**Exercise description:** Each line with the string "degrees" is to be copied from the records below.

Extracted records
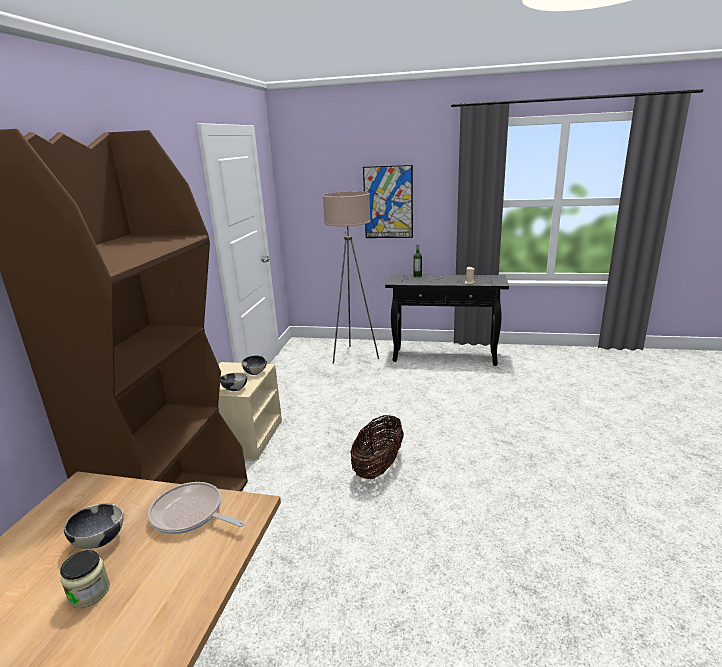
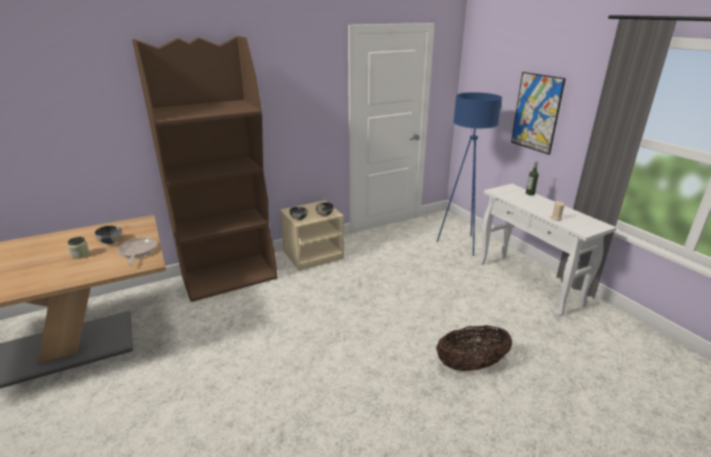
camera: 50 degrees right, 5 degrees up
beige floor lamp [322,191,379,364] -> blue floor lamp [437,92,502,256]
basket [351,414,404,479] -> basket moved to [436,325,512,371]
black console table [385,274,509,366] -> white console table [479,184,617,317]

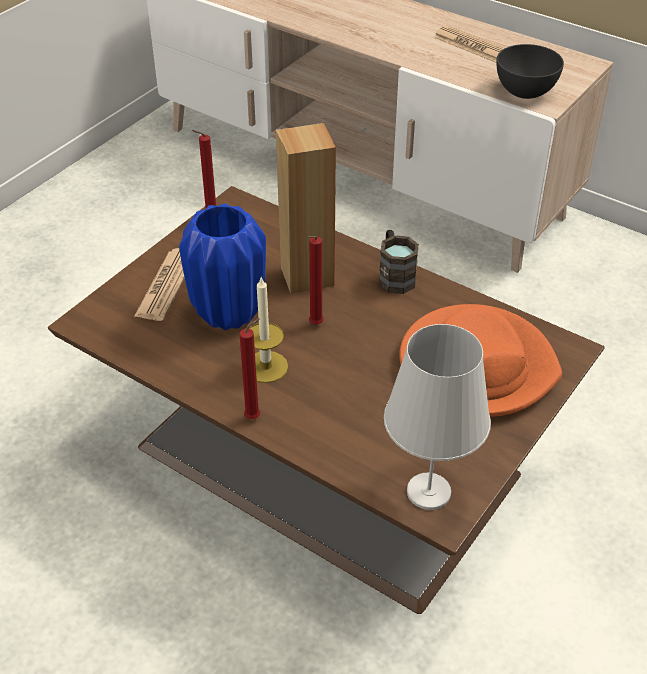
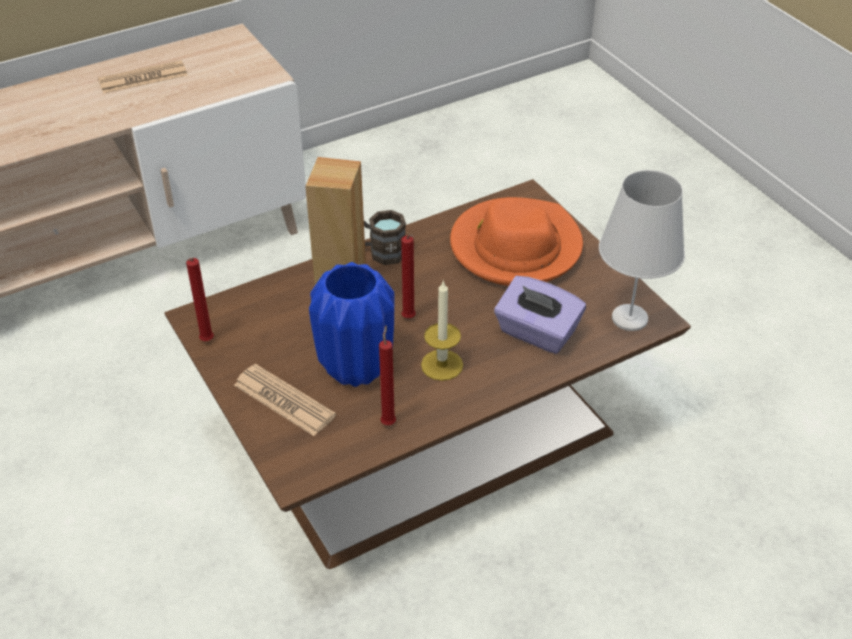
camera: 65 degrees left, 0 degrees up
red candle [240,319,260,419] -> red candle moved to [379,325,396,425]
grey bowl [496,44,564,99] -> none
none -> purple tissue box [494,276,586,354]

**Your solution:**
camera: 50 degrees right, 5 degrees up
camera: 65 degrees left, 0 degrees up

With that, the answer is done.